Fix unbounded heap growth in the priority mempool.#8944
creachadair merged 17 commits intov0.35.xfrom
mjf/priority-mempool

Conversation

@creachadair
Copy link

@creachadair creachadair commented Jul 6, 2022

Description

The primary effect of this change is to simplify the implementation of the
priority mempool to eliminate an unbounded heap growth observed by Vega team
when it was enabled in their testnet.
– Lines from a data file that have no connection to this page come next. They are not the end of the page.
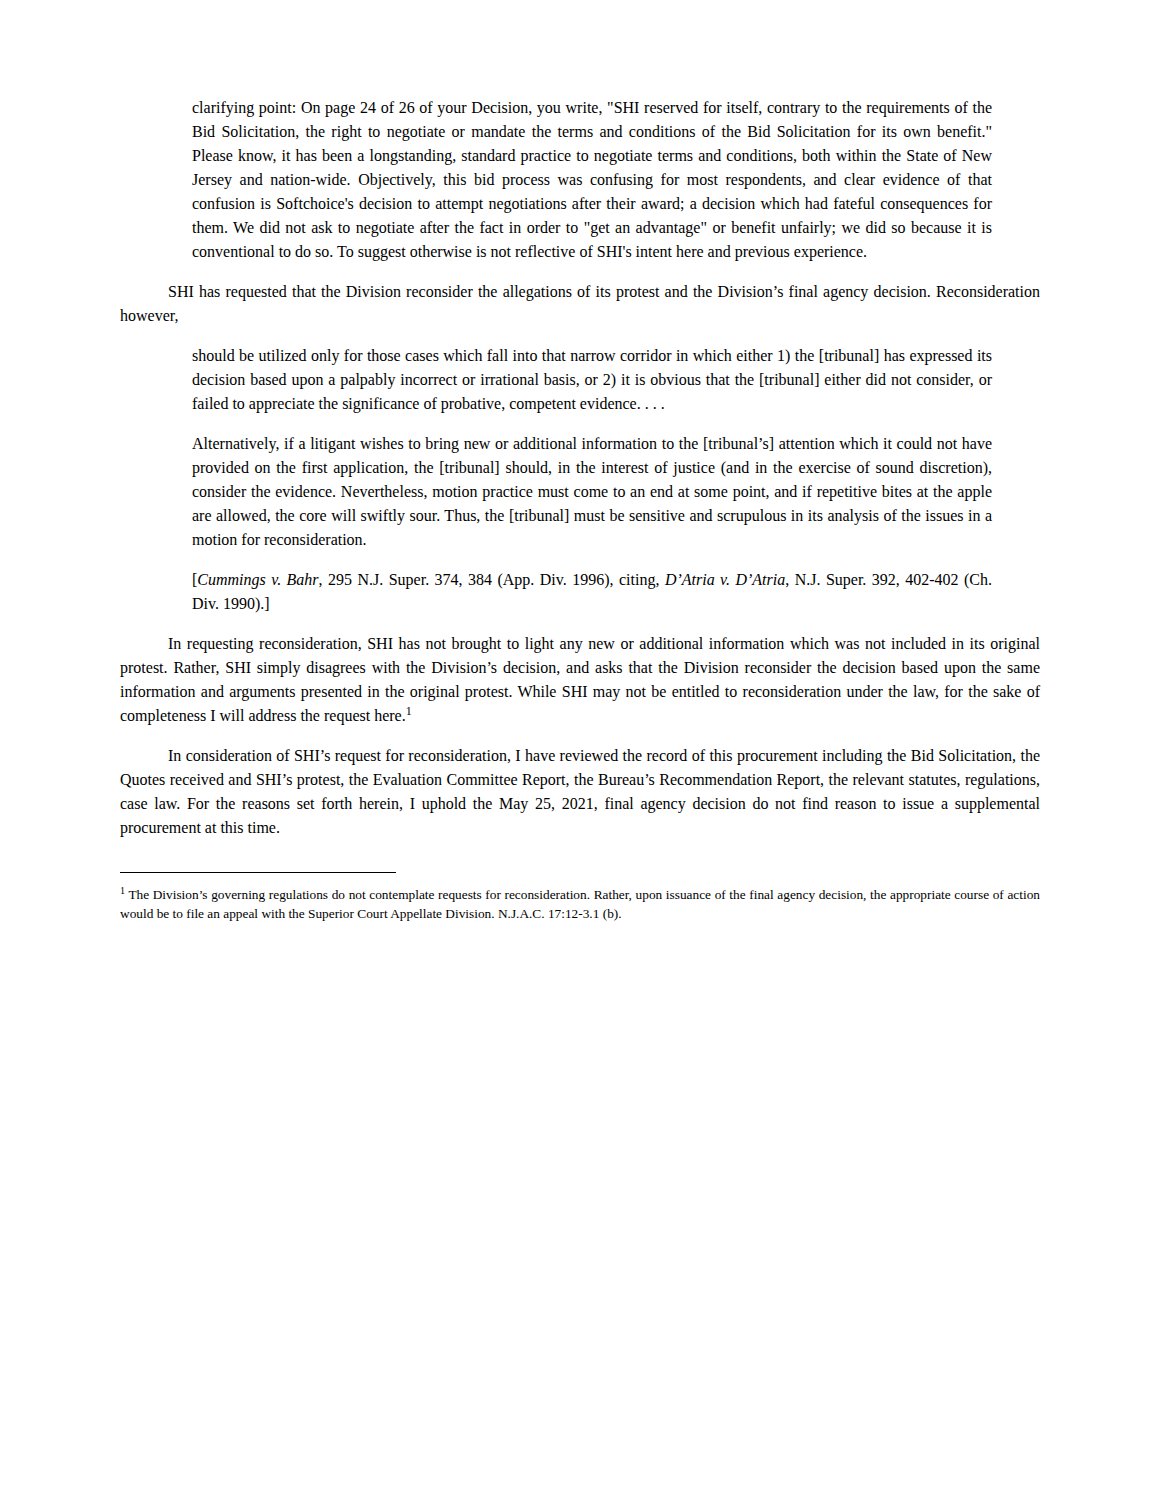clarifying point: On page 24 of 26 of your Decision, you write, "SHI reserved for itself, contrary to the requirements of the Bid Solicitation, the right to negotiate or mandate the terms and conditions of the Bid Solicitation for its own benefit." Please know, it has been a longstanding, standard practice to negotiate terms and conditions, both within the State of New Jersey and nation-wide. Objectively, this bid process was confusing for most respondents, and clear evidence of that confusion is Softchoice's decision to attempt negotiations after their award; a decision which had fateful consequences for them. We did not ask to negotiate after the fact in order to "get an advantage" or benefit unfairly; we did so because it is conventional to do so. To suggest otherwise is not reflective of SHI's intent here and previous experience.
SHI has requested that the Division reconsider the allegations of its protest and the Division’s final agency decision. Reconsideration however,
should be utilized only for those cases which fall into that narrow corridor in which either 1) the [tribunal] has expressed its decision based upon a palpably incorrect or irrational basis, or 2) it is obvious that the [tribunal] either did not consider, or failed to appreciate the significance of probative, competent evidence. . . .
Alternatively, if a litigant wishes to bring new or additional information to the [tribunal’s] attention which it could not have provided on the first application, the [tribunal] should, in the interest of justice (and in the exercise of sound discretion), consider the evidence. Nevertheless, motion practice must come to an end at some point, and if repetitive bites at the apple are allowed, the core will swiftly sour. Thus, the [tribunal] must be sensitive and scrupulous in its analysis of the issues in a motion for reconsideration.
[Cummings v. Bahr, 295 N.J. Super. 374, 384 (App. Div. 1996), citing, D’Atria v. D’Atria, N.J. Super. 392, 402-402 (Ch. Div. 1990).]
In requesting reconsideration, SHI has not brought to light any new or additional information which was not included in its original protest. Rather, SHI simply disagrees with the Division’s decision, and asks that the Division reconsider the decision based upon the same information and arguments presented in the original protest. While SHI may not be entitled to reconsideration under the law, for the sake of completeness I will address the request here.1
In consideration of SHI’s request for reconsideration, I have reviewed the record of this procurement including the Bid Solicitation, the Quotes received and SHI’s protest, the Evaluation Committee Report, the Bureau’s Recommendation Report, the relevant statutes, regulations, case law. For the reasons set forth herein, I uphold the May 25, 2021, final agency decision do not find reason to issue a supplemental procurement at this time.
1 The Division’s governing regulations do not contemplate requests for reconsideration. Rather, upon issuance of the final agency decision, the appropriate course of action would be to file an appeal with the Superior Court Appellate Division. N.J.A.C. 17:12-3.1 (b).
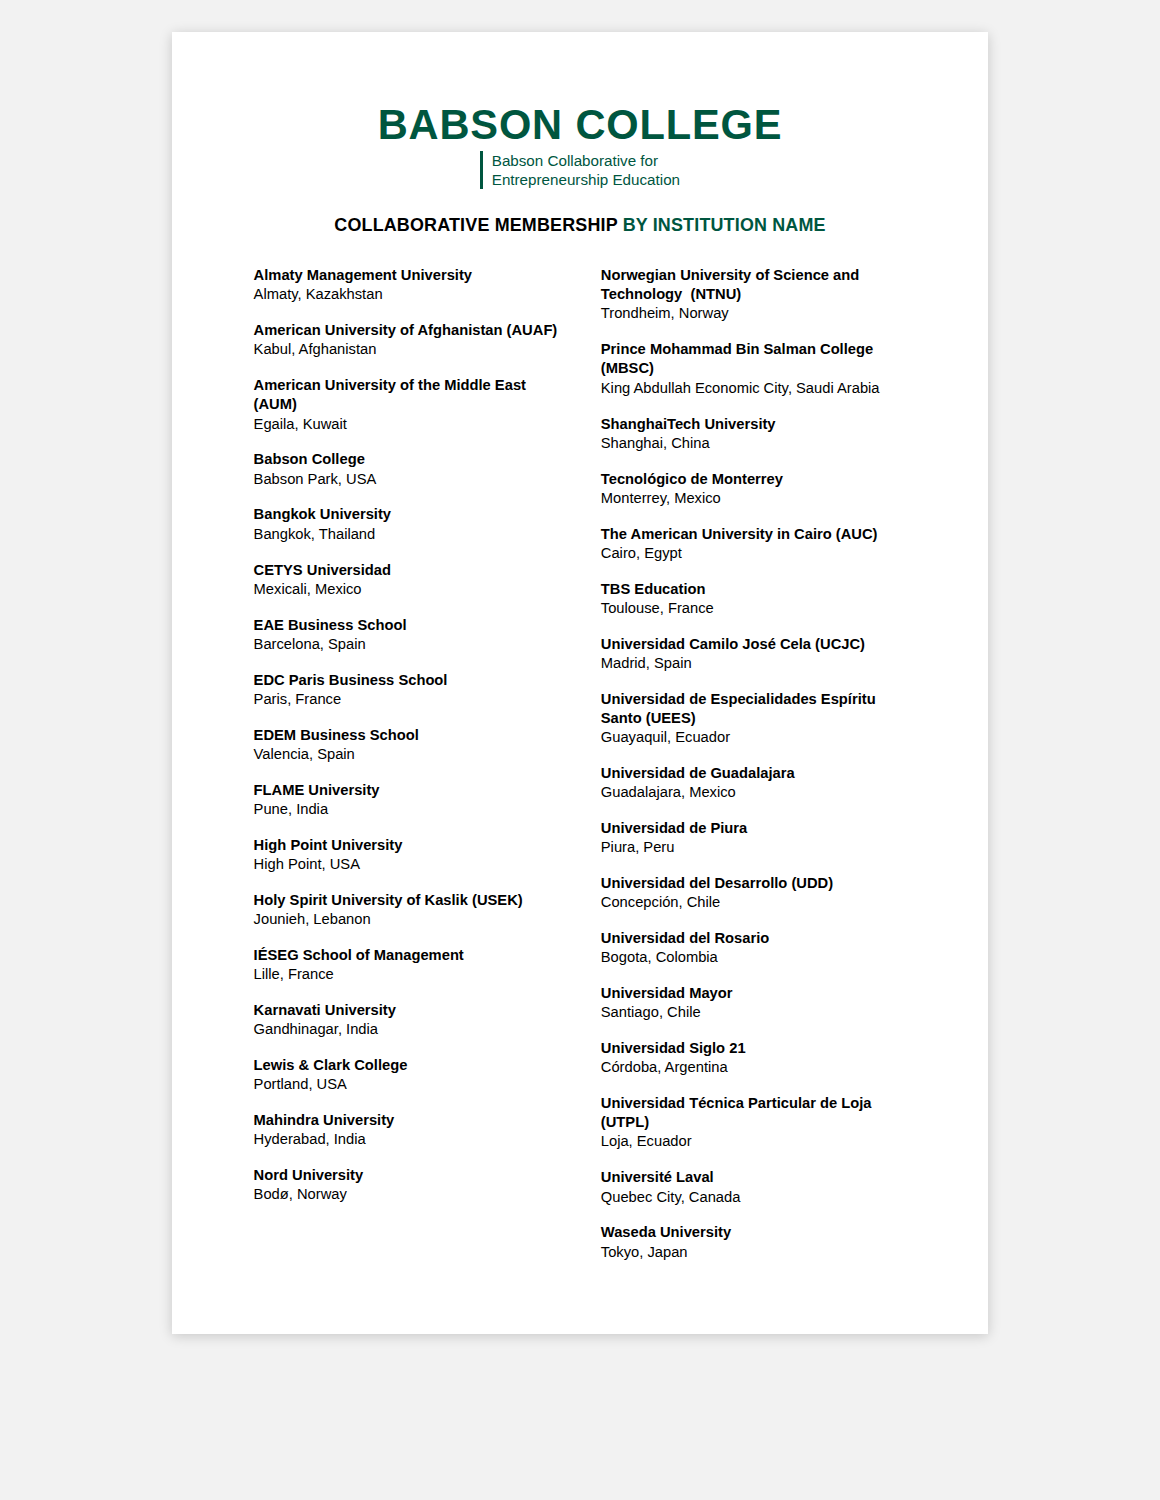Babson College
Babson Collaborative for Entrepreneurship Education
COLLABORATIVE MEMBERSHIP BY INSTITUTION NAME
Almaty Management University Almaty, Kazakhstan
American University of Afghanistan (AUAF) Kabul, Afghanistan
American University of the Middle East (AUM) Egaila, Kuwait
Babson College Babson Park, USA
Bangkok University Bangkok, Thailand
CETYS Universidad Mexicali, Mexico
EAE Business School Barcelona, Spain
EDC Paris Business School Paris, France
EDEM Business School Valencia, Spain
FLAME University Pune, India
High Point University High Point, USA
Holy Spirit University of Kaslik (USEK) Jounieh, Lebanon
IÉSEG School of Management Lille, France
Karnavati University Gandhinagar, India
Lewis & Clark College Portland, USA
Mahindra University Hyderabad, India
Nord University Bodø, Norway
Norwegian University of Science and Technology (NTNU) Trondheim, Norway
Prince Mohammad Bin Salman College (MBSC) King Abdullah Economic City, Saudi Arabia
ShanghaiTech University Shanghai, China
Tecnológico de Monterrey Monterrey, Mexico
The American University in Cairo (AUC) Cairo, Egypt
TBS Education Toulouse, France
Universidad Camilo José Cela (UCJC) Madrid, Spain
Universidad de Especialidades Espíritu Santo (UEES) Guayaquil, Ecuador
Universidad de Guadalajara Guadalajara, Mexico
Universidad de Piura Piura, Peru
Universidad del Desarrollo (UDD) Concepción, Chile
Universidad del Rosario Bogota, Colombia
Universidad Mayor Santiago, Chile
Universidad Siglo 21 Córdoba, Argentina
Universidad Técnica Particular de Loja (UTPL) Loja, Ecuador
Université Laval Quebec City, Canada
Waseda University Tokyo, Japan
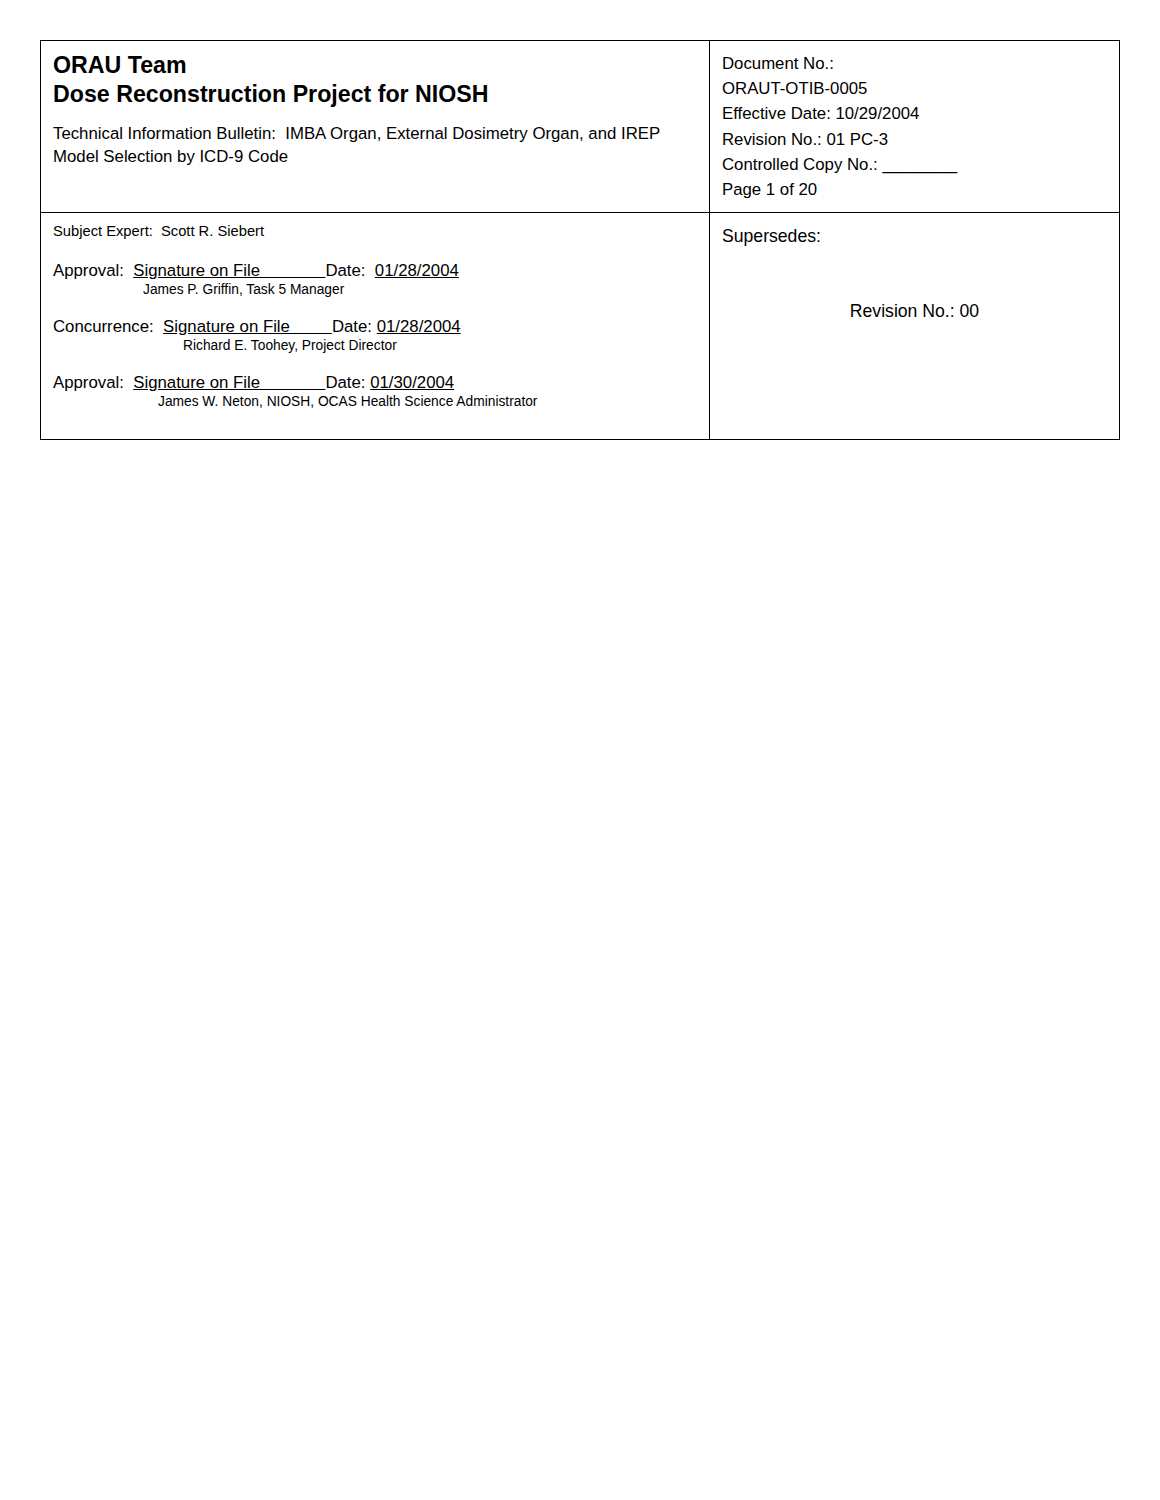| ORAU Team Dose Reconstruction Project for NIOSH Technical Information Bulletin: IMBA Organ, External Dosimetry Organ, and IREP Model Selection by ICD-9 Code | Document No.: ORAUT-OTIB-0005 Effective Date: 10/29/2004 Revision No.: 01 PC-3 Controlled Copy No.: ________ Page 1 of 20 |
| Subject Expert: Scott R. Siebert Approval: Signature on File Date: 01/28/2004 James P. Griffin, Task 5 Manager Concurrence: Signature on File Date: 01/28/2004 Richard E. Toohey, Project Director Approval: Signature on File Date: 01/30/2004 James W. Neton, NIOSH, OCAS Health Science Administrator | Supersedes: Revision No.: 00 |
It updates and fixes #8775.

The main body of this change is to remove the auxiliary indexing structures,
and use only the concurrent list structure (the same as the legacy mempool) to
maintain both gossip order and priority.

This means that operations that require priority information, such as block
updates and insert-time evictions, require a linear scan over the mempool.
This tradeoff greatly simplifies the code and eliminates the long-term heap
load, at the cost of some extra CPU and short-lived working memory during
CheckTx and Update calls.

Rough benchmark results:

  • This PR:
    BenchmarkTxMempool_CheckTx-10 486373 2271 ns/op
  • Original priority mempool implementation:
    BenchmarkTxMempool_CheckTx-10 500302 2113 ns/op
  • Legacy (v0) mempool:
    BenchmarkCheckTx-10 364591 3571 ns/op

These benchmarks are not a good proxy for production load, but at least suggest
that the overhead of the implementation changes are not cause for concern.

In addition:

  • Rework synchronization so that access to shared data structures is safe.
    Previously shared locks were used to exclude block updates during calls that
    update mempool state. Now access is properly exclusive where necessary.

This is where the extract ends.